- _Set task 1_:
Reproduce the stretch of the forum thread from "Ok, that wouldn't" through "black thumb, lol.".

I'm on the prowl for a holy trash can. I threw away 2-3 last year that started out as water receptacles for my horses...then they sprung leaks so they were relegated to feed bins...and eventually didn't work for that, either. I remember thinking, gosh, it's too bad I don't have a use for them as I tossed them into the truck bed at the transfer station...


----------



## FRIKSHUN (May 27, 2011)

Ok, that wouldn't work then.  Well best of luck to you with that!


----------



## SFC Ollie (May 27, 2011)

AllieBaba said:


> Unfortunately, no garden. I have a black thumb...we also have a really short growing season, nuisance deer, digging dogs, and oh yeah I have a black thumb, lol.
> 
> I'm on the prowl for a holy trash can. I threw away 2-3 last year that started out as water receptacles for my horses...then they sprung leaks so they were relegated to feed bins...and eventually didn't work for that, either. I remember thinking, gosh, it's too bad I don't have a use for them as I tossed them into the truck bed at the transfer station...



The Freecycle Network


----------



## Ringel05 (May 27, 2011)

I love the fact when you look at the thread title on the main page all you see is:

*I'm going to make a dog...*


----------



## FRIKSHUN (May 27, 2011)

Ringel05 said:


> I love the fact when you look at the thread title on the main page all you see is:
> 
> *I'm going to make a dog...*



Me 2,,,, I had to check it out!!


----------



## Nosmo King (May 27, 2011)

- _Set task 2_:
Repeat the stretch of the listing from the line containing "family: Sphaeroceridae" through the last line of the listing, both ends included.

- _Items_:
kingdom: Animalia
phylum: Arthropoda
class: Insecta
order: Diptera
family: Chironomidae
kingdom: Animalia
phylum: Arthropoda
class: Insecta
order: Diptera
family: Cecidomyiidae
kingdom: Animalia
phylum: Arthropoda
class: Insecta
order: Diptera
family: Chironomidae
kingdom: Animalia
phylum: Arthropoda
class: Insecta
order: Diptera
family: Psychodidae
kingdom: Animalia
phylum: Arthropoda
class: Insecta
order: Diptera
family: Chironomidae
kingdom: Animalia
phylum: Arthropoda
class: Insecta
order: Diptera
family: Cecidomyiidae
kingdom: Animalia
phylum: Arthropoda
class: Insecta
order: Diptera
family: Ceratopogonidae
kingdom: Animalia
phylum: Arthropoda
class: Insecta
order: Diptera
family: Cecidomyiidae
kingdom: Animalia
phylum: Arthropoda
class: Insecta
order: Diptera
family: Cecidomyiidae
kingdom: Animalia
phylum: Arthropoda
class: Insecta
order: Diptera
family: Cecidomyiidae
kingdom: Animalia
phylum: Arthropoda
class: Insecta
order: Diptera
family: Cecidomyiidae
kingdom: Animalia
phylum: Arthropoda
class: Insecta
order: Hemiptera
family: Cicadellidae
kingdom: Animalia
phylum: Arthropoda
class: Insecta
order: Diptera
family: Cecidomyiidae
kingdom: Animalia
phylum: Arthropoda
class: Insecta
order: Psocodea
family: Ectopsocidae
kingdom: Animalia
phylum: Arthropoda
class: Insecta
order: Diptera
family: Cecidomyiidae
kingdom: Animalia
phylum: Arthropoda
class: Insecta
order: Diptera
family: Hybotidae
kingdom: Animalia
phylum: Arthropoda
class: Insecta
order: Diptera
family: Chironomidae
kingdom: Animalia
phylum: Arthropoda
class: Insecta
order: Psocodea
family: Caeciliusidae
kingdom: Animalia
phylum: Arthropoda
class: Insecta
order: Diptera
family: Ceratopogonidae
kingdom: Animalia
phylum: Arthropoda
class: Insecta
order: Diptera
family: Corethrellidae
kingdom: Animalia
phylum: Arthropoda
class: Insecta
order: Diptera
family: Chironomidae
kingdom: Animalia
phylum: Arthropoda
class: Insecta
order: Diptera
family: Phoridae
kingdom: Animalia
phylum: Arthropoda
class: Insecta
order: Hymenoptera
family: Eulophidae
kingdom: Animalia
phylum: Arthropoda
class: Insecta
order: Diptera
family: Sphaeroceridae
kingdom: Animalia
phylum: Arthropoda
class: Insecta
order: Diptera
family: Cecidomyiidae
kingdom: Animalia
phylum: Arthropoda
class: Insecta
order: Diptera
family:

- _Right answer 1_:
Ok, that wouldn't work then.  Well best of luck to you with that!


----------



## SFC Ollie (May 27, 2011)

AllieBaba said:


> Unfortunately, no garden. I have a black thumb...we also have a really short growing season, nuisance deer, digging dogs, and oh yeah I have a black thumb, lol.

- _Right answer 2_:
family: Sphaeroceridae
kingdom: Animalia
phylum: Arthropoda
class: Insecta
order: Diptera
family: Cecidomyiidae
kingdom: Animalia
phylum: Arthropoda
class: Insecta
order: Diptera
family:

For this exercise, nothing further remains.